The response to the COVID-19 pandemic included the rollout of a variety of innovative hybrid approaches to vaccine trials. As one example, participants were able to collect dried blood spots in the home setting for immune monitoring and to determine the development of vaccine-induced antiviral antibodies. The potential for remote monitoring for the efficacy of infection and safety events has been clearly demonstrated, and these approaches will play more prominent roles in the coming years.
An emerging area under consideration is direct-to-participant investigational product delivery. With the ongoing development of oral, intranasal, and microneedle array patch vaccine delivery systems, at-home vaccine self-administration is becoming more plausible.

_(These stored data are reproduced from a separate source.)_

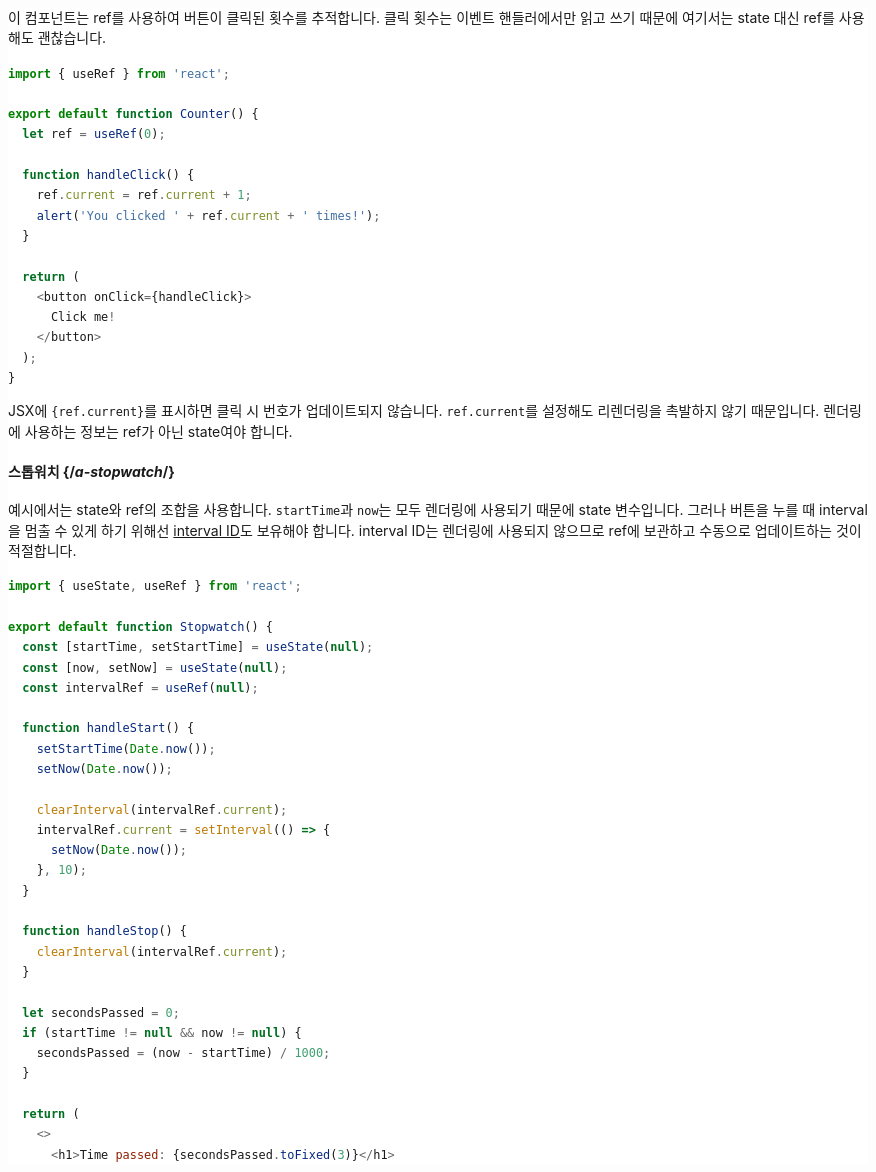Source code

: 이 컴포넌트는 ref를 사용하여 버튼이 클릭된 횟수를 추적합니다. 클릭 횟수는 이벤트 핸들러에서만 읽고 쓰기 때문에 여기서는 state 대신 ref를 사용해도 괜찮습니다.

<Sandpack>

```js
import { useRef } from 'react';

export default function Counter() {
  let ref = useRef(0);

  function handleClick() {
    ref.current = ref.current + 1;
    alert('You clicked ' + ref.current + ' times!');
  }

  return (
    <button onClick={handleClick}>
      Click me!
    </button>
  );
}
```

</Sandpack>

JSX에 `{ref.current}`를 표시하면 클릭 시 번호가 업데이트되지 않습니다. `ref.current`를 설정해도 리렌더링을 촉발하지 않기 때문입니다. 렌더링에 사용하는 정보는 ref가 아닌 state여야 합니다.

<Solution />

#### 스톱워치 {/*a-stopwatch*/}

예시에서는 state와 ref의 조합을 사용합니다. `startTime`과 `now`는 모두 렌더링에 사용되기 때문에 state 변수입니다. 그러나 버튼을 누를 때 interval을 멈출 수 있게 하기 위해선 [interval ID](https://developer.mozilla.org/en-US/docs/Web/API/setInterval)도 보유해야 합니다. interval ID는 렌더링에 사용되지 않으므로 ref에 보관하고 수동으로 업데이트하는 것이 적절합니다.

<Sandpack>

```js
import { useState, useRef } from 'react';

export default function Stopwatch() {
  const [startTime, setStartTime] = useState(null);
  const [now, setNow] = useState(null);
  const intervalRef = useRef(null);

  function handleStart() {
    setStartTime(Date.now());
    setNow(Date.now());

    clearInterval(intervalRef.current);
    intervalRef.current = setInterval(() => {
      setNow(Date.now());
    }, 10);
  }

  function handleStop() {
    clearInterval(intervalRef.current);
  }

  let secondsPassed = 0;
  if (startTime != null && now != null) {
    secondsPassed = (now - startTime) / 1000;
  }

  return (
    <>
      <h1>Time passed: {secondsPassed.toFixed(3)}</h1>
```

The FDA is currently considering allowing at-home self-administration of an approved intranasal live attenuated influenza vaccine. However, for investigational products, significant concerns related to safety, shipment, stability, privacy, blinding, and compliance create barriers to the rapid adoption of comprehensive direct-to-participant vaccine testing approaches.
Many of the most promising new vaccine technologies involve genetically modified products such as recombinant or synthetic mRNA or DNA, or viral and bacterial vectors. In the U.S., Institutional Biosafety Committees (IBCs) usually oversee the safe handling, administration, and disposal of genetically modified investigational vaccines. IBCs are traditionally based at research institutions and fixed clinical trial sites, and IBC approval requires assessment of facilities, equipment, and procedures at each site.
One solution to the limitations outlined above is the use of mobile research units. Mobile facilities housed in vans and trailers can bring research capabilities closer to the participants while allowing for careful management of product handling, safety, and privacy concerns. Importantly, with appropriate documentation and advanced planning, mobile research units can be reviewed and approved by an IBC, bringing cutting-edge research to neighborhoods and community settings.
Regarding pandemic preparedness, flexible and adaptable clinical trial platforms will be critical for an agile and timely response to the next emergency. Increasing decentralization of vaccine trials in 2024 and beyond will play a key role in enabling that flexibility.